Senator for French Polynesia
- In office 28 September 2014 – 5 February 2015

Personal details
- Born: 5 August 1981 (age 44) Cannes, France
- Party: Tahoera'a Huiraatira

= Vincent Dubois =

French Polynesian politician

Vincent Dubois (born 5 August 1981) is a French Polynesian lawyer and politician who represented French Polynesia in the Senate of France from 2014 to 2015. He is the son-in-law of Tahoera'a Huiraatira leader Gaston Flosse.

==Education and career==
Dubois was born in Cannes. He spent his childhood and adolescence in Tahiti, then studied in metropolitan France, in Paris, in Nice, where he obtained a master's degree in public law, then at the University of Oxford in England, where he obtained a master's degree in law under the Erasmus programme. After obtaining a master's degree in public economic law, delivered by the Panthéon-Assas University, he joined the CRFPA of Versailles in 2006, and obtained his CAPA in October 2007. He joined the Papeete bar in November 2007 and began his career as an associate of François Quinquis.

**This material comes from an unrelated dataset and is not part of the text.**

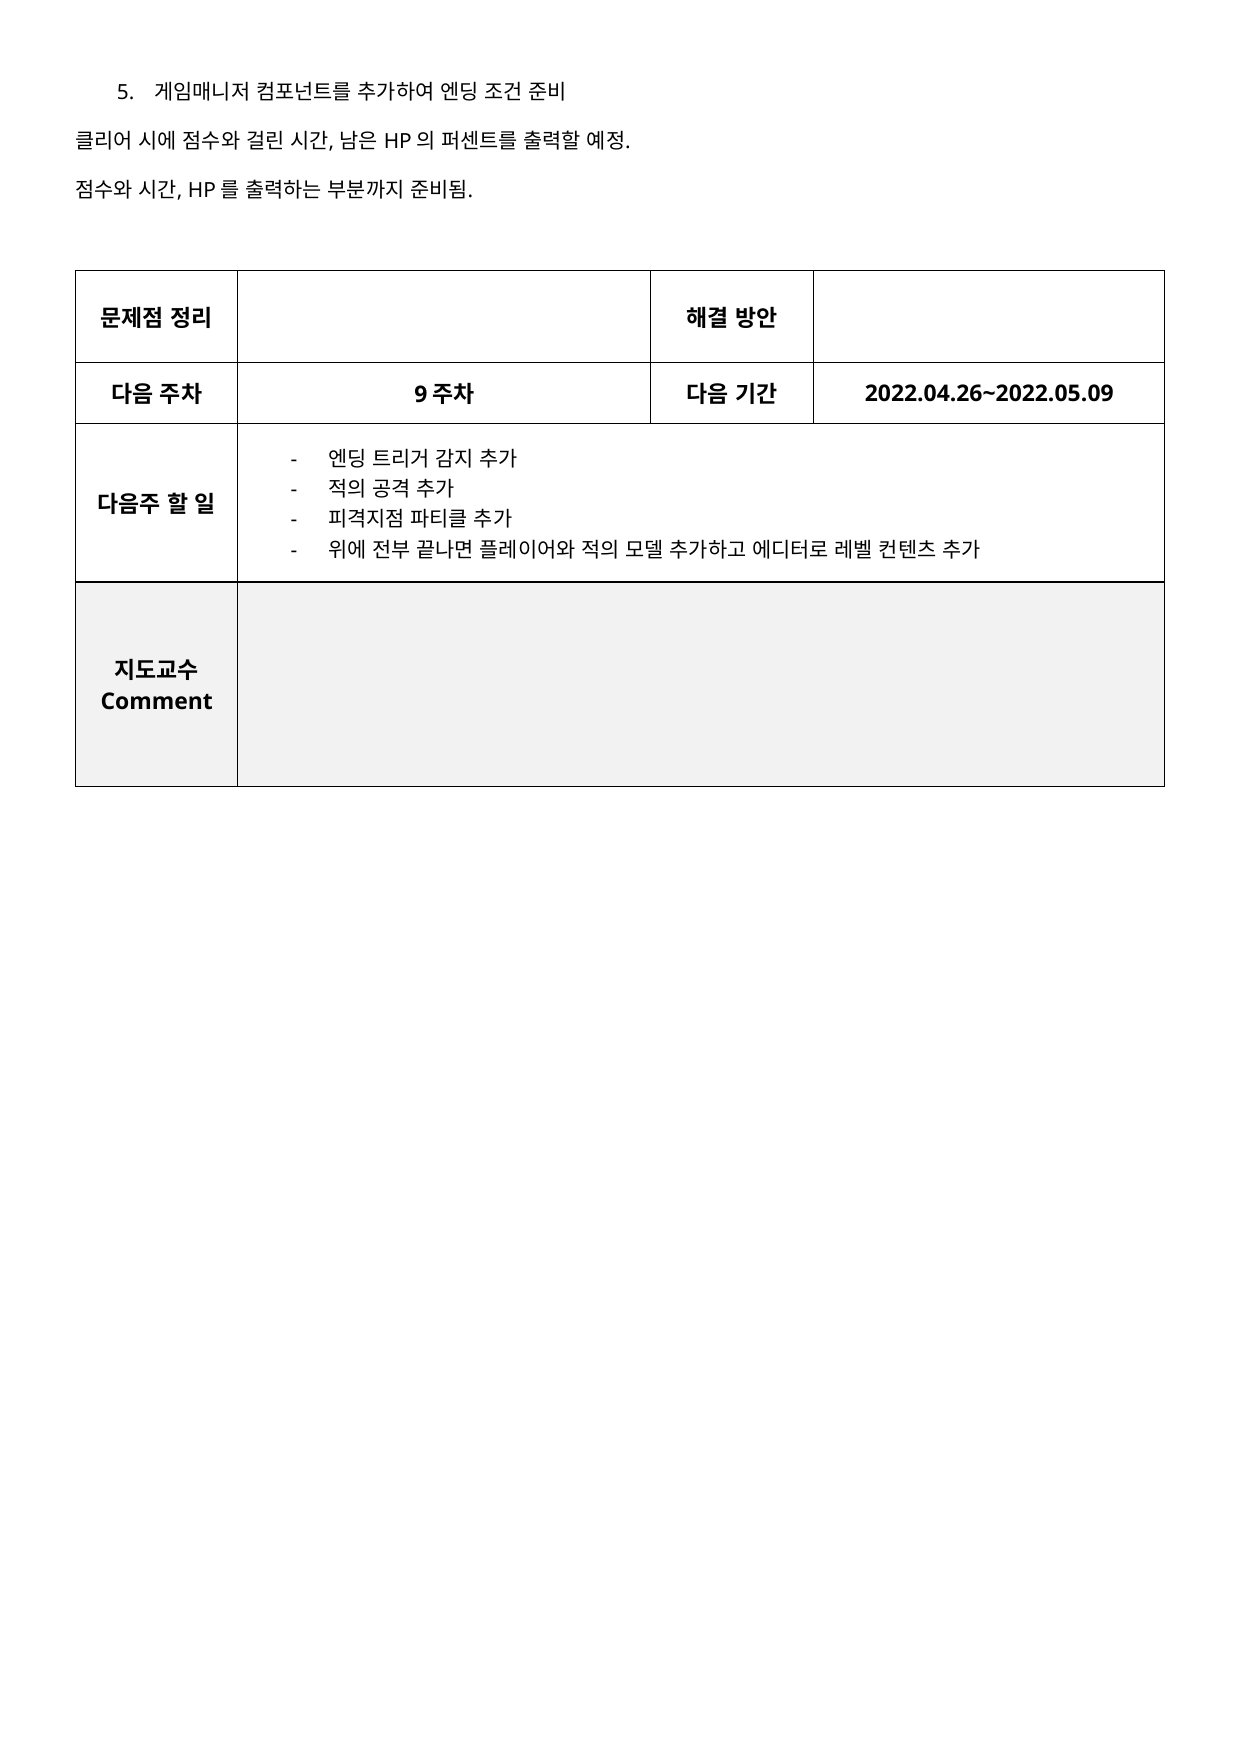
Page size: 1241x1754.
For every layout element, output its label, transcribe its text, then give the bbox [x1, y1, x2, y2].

He played rugby, and was Polynesian rugby champion several times. He was part of the French Polynesian rugby team for the 2007 Pacific Games.

Since 1 January 2012 he has been a founding partner of the firm Fenuavocats.

He made himself known to the general Polynesian public in certain criminal cases with strong local media resonance. He is notably the lawyer for Henri Haiti, in the case of the assassination of the German tourist Stefan Ramin, and of Rere Puputauki, in the case of the sinking of the Tahiti Nui IV and the disappearance by journalist Jean-Pascal Couraud.

==Political career==

Dubois went into politics after meeting Cora Flosse, daughter of Gaston Flosse. He was 17th on the "Punaauia To'u Oire" list of MP Jean-Paul Tuaiva, defeated in the 2014 municipal elections in the municipality of Punaauia. He then successfully led the campaign of Maina Sage, Tahoera'a Huiraatira candidate in the 2014 by-election in French Polynesia's 1st constituency to rep[lace Édouard Fritch.

He was elected senator of French Polynesia on 28 September 2014. During the sitting for the election of the President of the Senate on 1 October 2014, he was secretary of session, being one of the six youngest senators of France. In the Senate, he sat with the UDI-UC group and was a member of the Committee on Constitutional Laws, Legislation, Universal Suffrage, Regulations and General Administration as well as the Senate Overseas Delegation. His election was annulled by the Constitutional Council on 6 February 2015. He contested the by-election to succeed himself on 3 May 2015, winning 34.3% of the vote.

He was the Tahoera'a Huiraatira candidate in French Polynesia's 3rd constituency in the 2017 French legislative election, finishing third in the first round with 27.6% of the vote. As a result, he did not progress to the second round. He subsequently endorsed Moetai Brotherson in the second round.